Photo from Slate.com

So I was watching how the Real (BARF) Housewives of Orange County interacted as one’s house was turned into a “bow-tique” (the brunette housewife’s words) of designer duds at a girls-only party. The “friendly” cougar infighting over wardrobe selections somehow made me wonder why my mom doesn’t have such, um, engrossing friends. Hers are mostly boring, annoying, or out of the picture, now that her kids and theirs have graduated the same schools.

I like only one of my mom’s friends. Grace is seemingly normal, and cute. My mom talks of lounging in the “cabana” of Grace’s “unbelievable” house, which is exactly what my mom needs. What she doesn’t need, in my (and dad’s) opinion, is that particular one that lives to proselytize about Jesus, the “conspiracy” of Hormone Replacement Therapy, and the expensive Shaklee vitamins she peddles. (The kook’s daughter was “extremely talented” as a Play-do sculptural artist. She attended a San Antonio university as a lackluster art major, because, she proclaimed, she was just passing the time to find a husband, anyway.)

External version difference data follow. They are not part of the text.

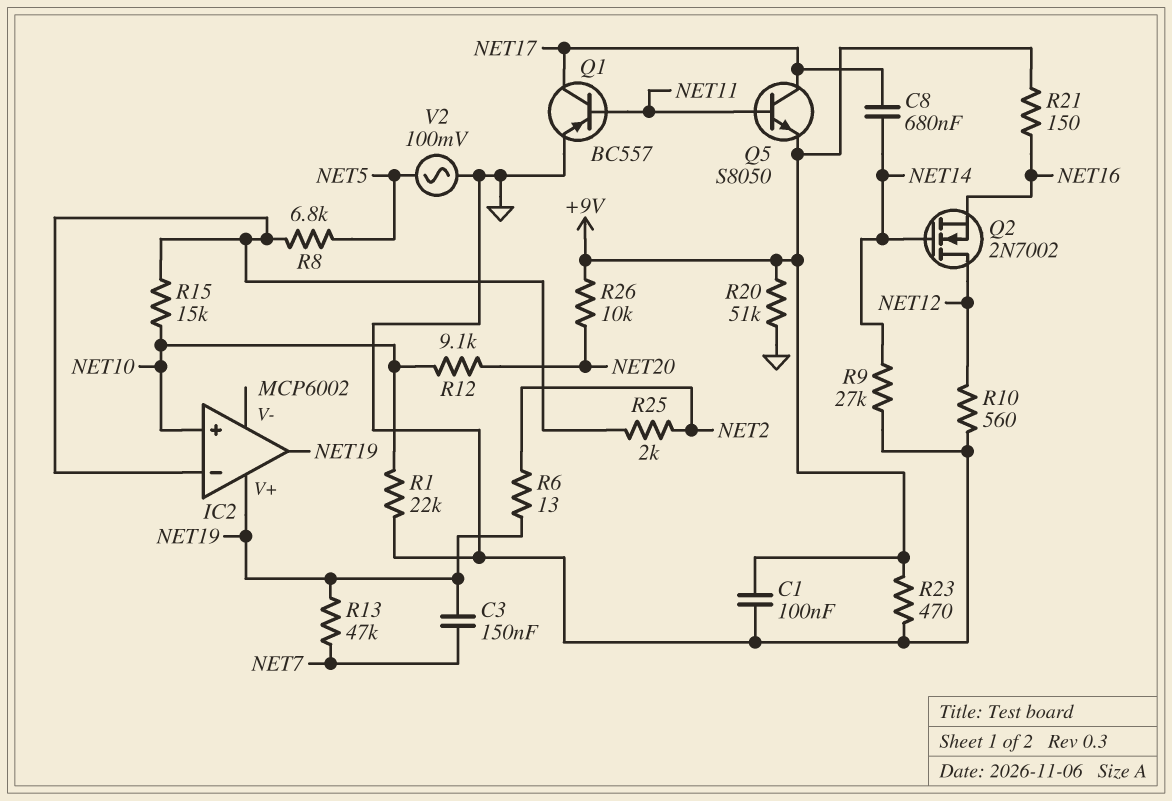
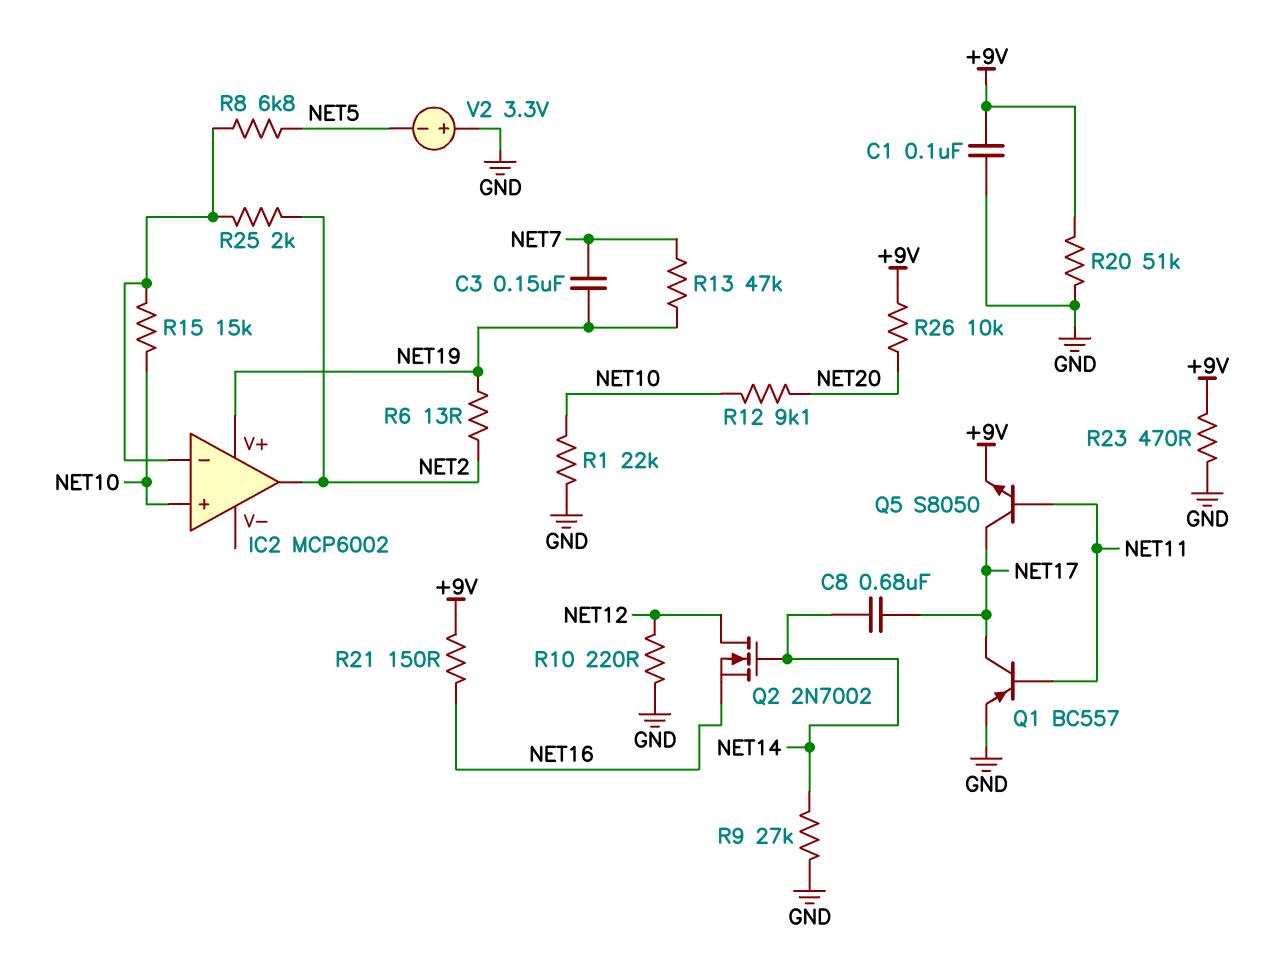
IC2 pin out: NET19 -> NET2
R10: 560 (GND, NET12) -> 220 (GND, NET12)
V2: AC 100mV (GND, NET5) -> 3.3V (plus GND, minus NET5)

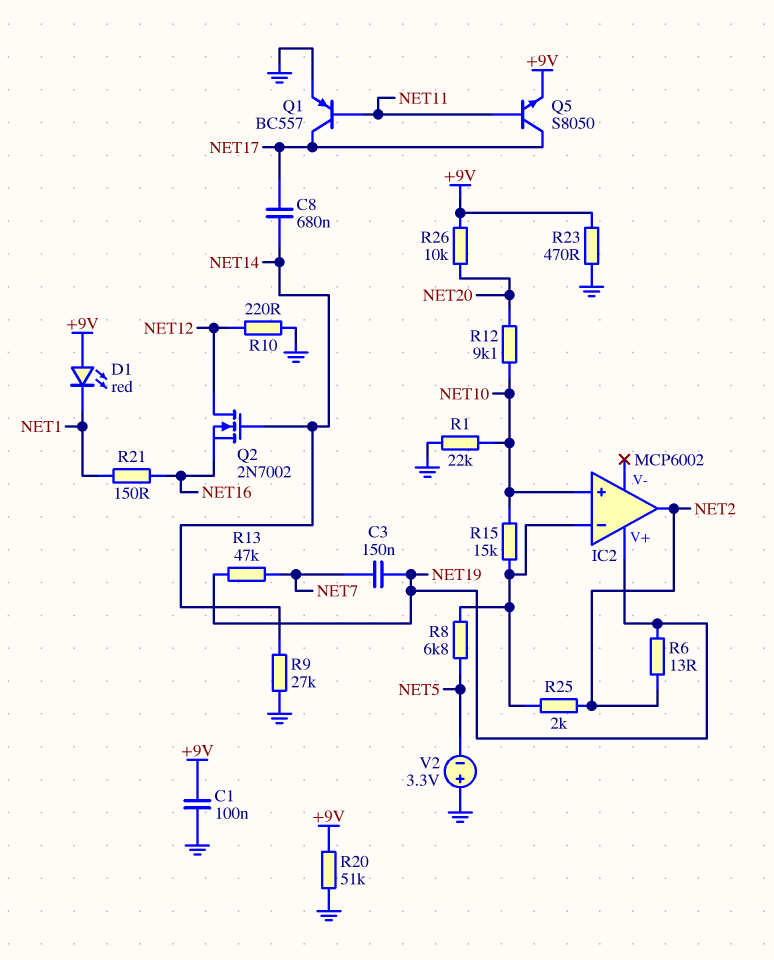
D1: none -> LED red (A +9V, K NET1)
R21: 150 (+9V, NET16) -> 150 (NET1, NET16)

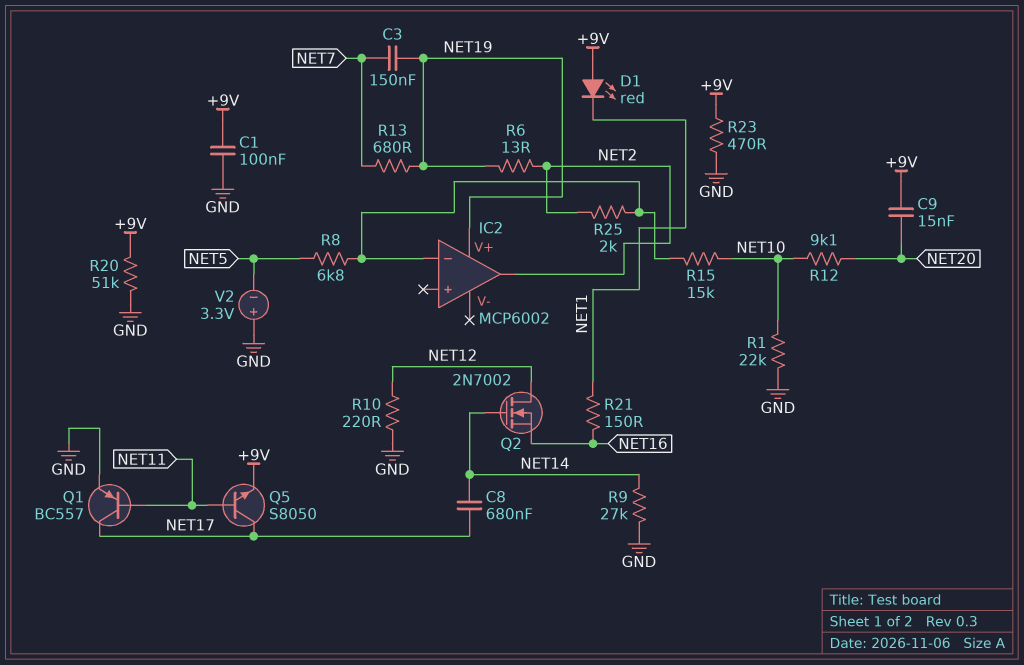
C9: none -> 15nF (+9V, NET20)
IC2 pin in+: NET10 -> none
R13: 47k (NET7, NET19) -> 680 (NET7, NET19)
R26: 10k (+9V, NET20) -> none

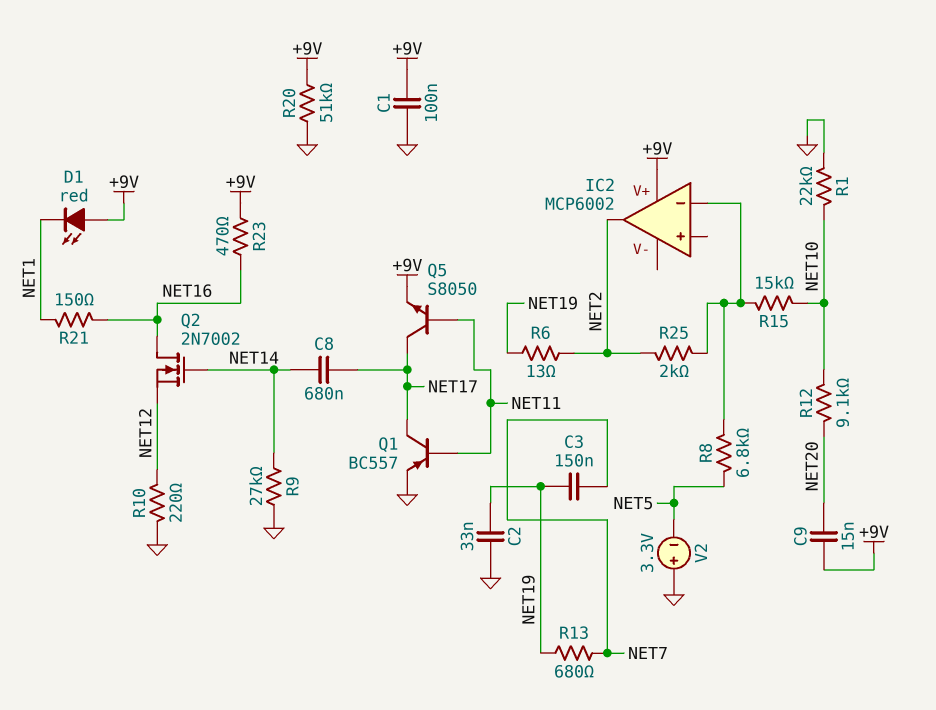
C2: none -> 33nF (GND, NET19)
IC2 pin V+: NET19 -> +9V
Q2: NMOS 2N7002 (G NET14, D NET12, S NET16) -> NMOS 2N7002 (G NET14, D NET16, S NET12)
R23: 470 (+9V, GND) -> 470 (+9V, NET16)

Anyhow, as I beheld a brief moment of the housewives’ reclining and relaxing in leopard print, I immediately thought of my mom and Grace, gossiping and munching, poolside.

I even inserted myself into this fantasy—now of age, just one of the women (ahem, the younger one). But with enough wherewithal and stature to joke with my mother and Grace: “Come ON mom, the blog wasn’t that bad. Didn’t you like this and such part?” Like friends do. I just don’t have that sort of relationship with my mom.